Exercise: Reproduce the listing from its first line through the line containing "nuestros clientes. Confíe", inclusive, substituting "Comparison" for every "Vergleich" and changing nothing else.

*** Records for the exercise

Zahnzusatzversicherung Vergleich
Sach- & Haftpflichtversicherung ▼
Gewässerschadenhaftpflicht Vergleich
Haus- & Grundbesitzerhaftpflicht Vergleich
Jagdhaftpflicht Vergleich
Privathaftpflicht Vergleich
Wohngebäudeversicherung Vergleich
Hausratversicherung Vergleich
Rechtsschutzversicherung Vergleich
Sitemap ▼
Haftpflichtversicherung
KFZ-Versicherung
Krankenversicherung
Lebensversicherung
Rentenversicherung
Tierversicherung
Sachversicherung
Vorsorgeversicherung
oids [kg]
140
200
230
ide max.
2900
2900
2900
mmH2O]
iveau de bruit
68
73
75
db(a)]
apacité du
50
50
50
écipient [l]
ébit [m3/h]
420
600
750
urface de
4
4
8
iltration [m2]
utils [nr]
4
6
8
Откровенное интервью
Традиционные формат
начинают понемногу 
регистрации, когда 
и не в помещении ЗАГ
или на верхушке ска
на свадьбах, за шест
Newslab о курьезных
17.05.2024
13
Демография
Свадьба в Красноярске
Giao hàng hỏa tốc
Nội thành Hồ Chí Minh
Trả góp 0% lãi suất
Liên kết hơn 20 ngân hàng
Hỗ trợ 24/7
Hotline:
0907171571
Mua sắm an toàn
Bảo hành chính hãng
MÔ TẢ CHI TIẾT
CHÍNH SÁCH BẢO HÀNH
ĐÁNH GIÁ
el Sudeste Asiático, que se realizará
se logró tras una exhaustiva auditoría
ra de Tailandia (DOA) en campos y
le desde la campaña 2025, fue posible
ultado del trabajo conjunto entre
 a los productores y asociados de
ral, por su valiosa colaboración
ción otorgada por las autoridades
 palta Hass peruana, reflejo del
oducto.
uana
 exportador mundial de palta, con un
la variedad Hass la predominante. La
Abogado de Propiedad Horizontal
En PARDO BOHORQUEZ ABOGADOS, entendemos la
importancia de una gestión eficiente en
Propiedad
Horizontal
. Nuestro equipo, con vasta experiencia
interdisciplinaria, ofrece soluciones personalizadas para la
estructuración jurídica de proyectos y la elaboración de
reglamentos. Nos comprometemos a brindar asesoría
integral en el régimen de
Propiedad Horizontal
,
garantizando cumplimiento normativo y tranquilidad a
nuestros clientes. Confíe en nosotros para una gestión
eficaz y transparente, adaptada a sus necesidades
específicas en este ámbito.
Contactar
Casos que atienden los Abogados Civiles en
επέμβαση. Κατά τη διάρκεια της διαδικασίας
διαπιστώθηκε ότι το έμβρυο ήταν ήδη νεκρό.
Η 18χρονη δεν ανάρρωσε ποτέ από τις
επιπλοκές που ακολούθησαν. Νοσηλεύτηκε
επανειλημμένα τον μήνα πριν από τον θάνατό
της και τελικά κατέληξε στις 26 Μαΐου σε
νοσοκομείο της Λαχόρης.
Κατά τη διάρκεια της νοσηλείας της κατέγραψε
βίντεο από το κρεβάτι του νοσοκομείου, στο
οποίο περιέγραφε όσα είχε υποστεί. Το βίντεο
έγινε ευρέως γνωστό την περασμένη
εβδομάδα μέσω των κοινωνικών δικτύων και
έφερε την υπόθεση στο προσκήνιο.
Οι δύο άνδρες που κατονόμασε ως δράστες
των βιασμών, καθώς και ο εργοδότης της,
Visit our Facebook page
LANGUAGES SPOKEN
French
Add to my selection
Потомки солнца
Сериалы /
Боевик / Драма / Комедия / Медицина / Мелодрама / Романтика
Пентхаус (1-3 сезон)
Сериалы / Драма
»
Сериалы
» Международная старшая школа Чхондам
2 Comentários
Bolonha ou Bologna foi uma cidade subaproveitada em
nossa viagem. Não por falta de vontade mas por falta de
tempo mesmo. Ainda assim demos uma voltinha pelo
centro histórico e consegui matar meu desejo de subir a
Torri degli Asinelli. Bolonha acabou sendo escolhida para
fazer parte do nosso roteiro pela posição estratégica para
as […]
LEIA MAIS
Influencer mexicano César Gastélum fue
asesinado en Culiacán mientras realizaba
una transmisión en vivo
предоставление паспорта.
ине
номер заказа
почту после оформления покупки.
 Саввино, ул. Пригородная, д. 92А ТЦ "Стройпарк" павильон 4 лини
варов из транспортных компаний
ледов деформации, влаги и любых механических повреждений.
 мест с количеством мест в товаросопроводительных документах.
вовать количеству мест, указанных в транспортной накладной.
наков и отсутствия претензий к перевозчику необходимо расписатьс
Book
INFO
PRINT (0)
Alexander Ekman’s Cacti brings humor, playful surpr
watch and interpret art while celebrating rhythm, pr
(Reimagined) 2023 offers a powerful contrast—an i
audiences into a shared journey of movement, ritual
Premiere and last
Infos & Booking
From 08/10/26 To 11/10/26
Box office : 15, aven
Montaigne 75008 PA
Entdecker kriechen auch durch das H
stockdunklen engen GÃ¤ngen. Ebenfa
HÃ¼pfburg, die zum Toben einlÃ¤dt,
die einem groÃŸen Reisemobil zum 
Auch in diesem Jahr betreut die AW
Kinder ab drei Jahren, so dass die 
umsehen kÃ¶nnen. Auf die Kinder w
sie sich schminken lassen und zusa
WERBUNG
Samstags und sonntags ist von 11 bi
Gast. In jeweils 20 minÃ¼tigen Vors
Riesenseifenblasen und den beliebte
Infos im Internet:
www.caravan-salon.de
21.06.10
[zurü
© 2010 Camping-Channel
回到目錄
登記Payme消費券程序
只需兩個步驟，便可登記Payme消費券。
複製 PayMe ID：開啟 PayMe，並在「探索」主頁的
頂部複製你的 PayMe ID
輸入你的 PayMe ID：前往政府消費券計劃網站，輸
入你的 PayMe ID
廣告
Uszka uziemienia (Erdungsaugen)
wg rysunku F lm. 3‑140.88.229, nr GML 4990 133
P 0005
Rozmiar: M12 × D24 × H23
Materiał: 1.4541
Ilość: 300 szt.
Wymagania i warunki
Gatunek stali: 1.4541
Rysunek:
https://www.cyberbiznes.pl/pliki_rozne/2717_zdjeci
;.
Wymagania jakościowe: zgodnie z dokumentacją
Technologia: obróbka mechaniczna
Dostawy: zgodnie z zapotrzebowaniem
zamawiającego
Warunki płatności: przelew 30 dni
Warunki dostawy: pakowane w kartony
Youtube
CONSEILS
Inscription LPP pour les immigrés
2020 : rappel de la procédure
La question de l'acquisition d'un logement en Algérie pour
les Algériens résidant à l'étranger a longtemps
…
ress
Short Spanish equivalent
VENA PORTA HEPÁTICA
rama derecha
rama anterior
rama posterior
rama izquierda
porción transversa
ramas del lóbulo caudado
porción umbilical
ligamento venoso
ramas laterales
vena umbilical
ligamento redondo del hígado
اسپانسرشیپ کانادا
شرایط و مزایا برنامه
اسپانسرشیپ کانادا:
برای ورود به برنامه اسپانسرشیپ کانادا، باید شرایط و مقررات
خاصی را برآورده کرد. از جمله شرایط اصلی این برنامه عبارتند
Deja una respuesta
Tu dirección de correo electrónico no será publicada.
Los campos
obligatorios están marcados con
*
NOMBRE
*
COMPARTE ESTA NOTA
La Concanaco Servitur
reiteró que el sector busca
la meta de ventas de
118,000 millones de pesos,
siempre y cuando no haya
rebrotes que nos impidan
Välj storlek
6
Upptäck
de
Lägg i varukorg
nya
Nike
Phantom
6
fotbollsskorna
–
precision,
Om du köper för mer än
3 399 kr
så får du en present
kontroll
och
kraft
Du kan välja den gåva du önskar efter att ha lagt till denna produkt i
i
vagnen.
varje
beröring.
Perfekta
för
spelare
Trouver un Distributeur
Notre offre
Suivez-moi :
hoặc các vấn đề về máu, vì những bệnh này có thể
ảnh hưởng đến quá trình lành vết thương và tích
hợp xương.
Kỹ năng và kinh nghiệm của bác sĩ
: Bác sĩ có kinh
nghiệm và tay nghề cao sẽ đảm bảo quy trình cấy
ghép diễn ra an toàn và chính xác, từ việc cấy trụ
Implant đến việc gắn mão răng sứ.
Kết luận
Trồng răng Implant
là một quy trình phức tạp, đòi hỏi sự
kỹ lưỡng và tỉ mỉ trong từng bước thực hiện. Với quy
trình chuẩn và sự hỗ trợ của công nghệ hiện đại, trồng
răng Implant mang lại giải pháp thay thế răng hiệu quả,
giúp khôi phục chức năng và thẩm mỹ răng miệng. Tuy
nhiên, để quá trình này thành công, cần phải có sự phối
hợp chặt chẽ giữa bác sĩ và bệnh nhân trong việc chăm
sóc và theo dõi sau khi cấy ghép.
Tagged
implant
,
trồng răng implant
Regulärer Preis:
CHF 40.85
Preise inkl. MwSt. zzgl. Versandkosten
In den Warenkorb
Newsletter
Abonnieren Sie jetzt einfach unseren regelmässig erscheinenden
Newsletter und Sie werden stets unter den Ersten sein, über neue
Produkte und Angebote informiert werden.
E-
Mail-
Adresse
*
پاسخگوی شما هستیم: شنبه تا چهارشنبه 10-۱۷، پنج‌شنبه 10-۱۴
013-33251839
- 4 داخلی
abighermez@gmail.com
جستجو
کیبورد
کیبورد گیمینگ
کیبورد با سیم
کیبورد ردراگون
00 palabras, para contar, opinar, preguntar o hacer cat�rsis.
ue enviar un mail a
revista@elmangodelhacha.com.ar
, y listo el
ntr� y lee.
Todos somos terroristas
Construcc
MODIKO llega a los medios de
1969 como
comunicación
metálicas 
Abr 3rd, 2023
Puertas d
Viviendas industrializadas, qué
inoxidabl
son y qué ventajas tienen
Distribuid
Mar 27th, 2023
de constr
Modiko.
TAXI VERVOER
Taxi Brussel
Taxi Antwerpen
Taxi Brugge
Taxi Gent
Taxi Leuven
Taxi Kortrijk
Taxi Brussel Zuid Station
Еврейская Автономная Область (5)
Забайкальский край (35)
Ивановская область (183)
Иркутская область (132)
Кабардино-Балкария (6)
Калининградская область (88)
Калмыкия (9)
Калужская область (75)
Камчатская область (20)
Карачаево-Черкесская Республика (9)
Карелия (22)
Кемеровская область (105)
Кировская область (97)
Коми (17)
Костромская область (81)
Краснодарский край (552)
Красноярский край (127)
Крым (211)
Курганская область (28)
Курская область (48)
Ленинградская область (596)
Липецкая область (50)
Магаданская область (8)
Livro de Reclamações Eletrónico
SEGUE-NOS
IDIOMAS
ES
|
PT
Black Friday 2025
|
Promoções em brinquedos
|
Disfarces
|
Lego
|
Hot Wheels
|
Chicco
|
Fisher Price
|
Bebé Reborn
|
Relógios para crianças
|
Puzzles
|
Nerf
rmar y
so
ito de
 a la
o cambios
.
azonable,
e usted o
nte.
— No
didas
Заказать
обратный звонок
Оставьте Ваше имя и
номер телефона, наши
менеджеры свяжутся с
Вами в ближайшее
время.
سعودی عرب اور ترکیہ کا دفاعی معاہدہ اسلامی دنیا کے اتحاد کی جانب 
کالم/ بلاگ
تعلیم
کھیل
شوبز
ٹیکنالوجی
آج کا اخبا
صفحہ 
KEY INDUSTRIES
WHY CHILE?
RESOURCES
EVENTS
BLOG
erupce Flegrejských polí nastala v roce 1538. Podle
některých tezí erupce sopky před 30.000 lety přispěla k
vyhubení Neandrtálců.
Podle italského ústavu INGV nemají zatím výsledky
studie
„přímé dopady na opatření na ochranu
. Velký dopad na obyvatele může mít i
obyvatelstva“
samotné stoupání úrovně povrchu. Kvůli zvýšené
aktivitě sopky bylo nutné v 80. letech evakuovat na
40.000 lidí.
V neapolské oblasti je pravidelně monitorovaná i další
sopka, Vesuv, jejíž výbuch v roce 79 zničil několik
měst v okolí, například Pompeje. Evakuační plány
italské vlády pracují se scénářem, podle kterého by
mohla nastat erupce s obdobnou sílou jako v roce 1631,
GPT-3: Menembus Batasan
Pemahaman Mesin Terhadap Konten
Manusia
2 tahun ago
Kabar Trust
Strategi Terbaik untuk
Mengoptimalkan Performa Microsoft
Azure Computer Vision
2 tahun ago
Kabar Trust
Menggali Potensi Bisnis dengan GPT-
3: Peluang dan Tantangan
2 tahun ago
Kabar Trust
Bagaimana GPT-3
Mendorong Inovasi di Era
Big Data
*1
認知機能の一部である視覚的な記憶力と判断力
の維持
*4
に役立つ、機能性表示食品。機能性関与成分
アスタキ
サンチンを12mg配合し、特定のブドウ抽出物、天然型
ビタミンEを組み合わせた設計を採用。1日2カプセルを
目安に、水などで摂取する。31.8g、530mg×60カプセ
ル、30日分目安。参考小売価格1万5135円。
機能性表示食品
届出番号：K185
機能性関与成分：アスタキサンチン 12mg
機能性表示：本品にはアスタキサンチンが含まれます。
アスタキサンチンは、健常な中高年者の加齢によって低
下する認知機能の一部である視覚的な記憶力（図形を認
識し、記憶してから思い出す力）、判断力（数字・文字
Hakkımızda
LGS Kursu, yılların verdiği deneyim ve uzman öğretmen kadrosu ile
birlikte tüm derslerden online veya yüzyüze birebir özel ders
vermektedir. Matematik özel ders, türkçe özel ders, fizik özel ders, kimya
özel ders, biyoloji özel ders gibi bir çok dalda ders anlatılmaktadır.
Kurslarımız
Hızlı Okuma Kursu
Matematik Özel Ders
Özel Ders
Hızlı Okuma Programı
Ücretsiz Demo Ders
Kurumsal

******

Exercise response:
Zahnzusatzversicherung Comparison
Sach- & Haftpflichtversicherung ▼
Gewässerschadenhaftpflicht Comparison
Haus- & Grundbesitzerhaftpflicht Comparison
Jagdhaftpflicht Comparison
Privathaftpflicht Comparison
Wohngebäudeversicherung Comparison
Hausratversicherung Comparison
Rechtsschutzversicherung Comparison
Sitemap ▼
Haftpflichtversicherung
KFZ-Versicherung
Krankenversicherung
Lebensversicherung
Rentenversicherung
Tierversicherung
Sachversicherung
Vorsorgeversicherung
oids [kg]
140
200
230
ide max.
2900
2900
2900
mmH2O]
iveau de bruit
68
73
75
db(a)]
apacité du
50
50
50
écipient [l]
ébit [m3/h]
420
600
750
urface de
4
4
8
iltration [m2]
utils [nr]
4
6
8
Откровенное интервью
Традиционные формат
начинают понемногу 
регистрации, когда 
и не в помещении ЗАГ
или на верхушке ска
на свадьбах, за шест
Newslab о курьезных
17.05.2024
13
Демография
Свадьба в Красноярске
Giao hàng hỏa tốc
Nội thành Hồ Chí Minh
Trả góp 0% lãi suất
Liên kết hơn 20 ngân hàng
Hỗ trợ 24/7
Hotline:
0907171571
Mua sắm an toàn
Bảo hành chính hãng
MÔ TẢ CHI TIẾT
CHÍNH SÁCH BẢO HÀNH
ĐÁNH GIÁ
el Sudeste Asiático, que se realizará
se logró tras una exhaustiva auditoría
ra de Tailandia (DOA) en campos y
le desde la campaña 2025, fue posible
ultado del trabajo conjunto entre
 a los productores y asociados de
ral, por su valiosa colaboración
ción otorgada por las autoridades
 palta Hass peruana, reflejo del
oducto.
uana
 exportador mundial de palta, con un
la variedad Hass la predominante. La
Abogado de Propiedad Horizontal
En PARDO BOHORQUEZ ABOGADOS, entendemos la
importancia de una gestión eficiente en
Propiedad
Horizontal
. Nuestro equipo, con vasta experiencia
interdisciplinaria, ofrece soluciones personalizadas para la
estructuración jurídica de proyectos y la elaboración de
reglamentos. Nos comprometemos a brindar asesoría
integral en el régimen de
Propiedad Horizontal
,
garantizando cumplimiento normativo y tranquilidad a
nuestros clientes. Confíe en nosotros para una gestión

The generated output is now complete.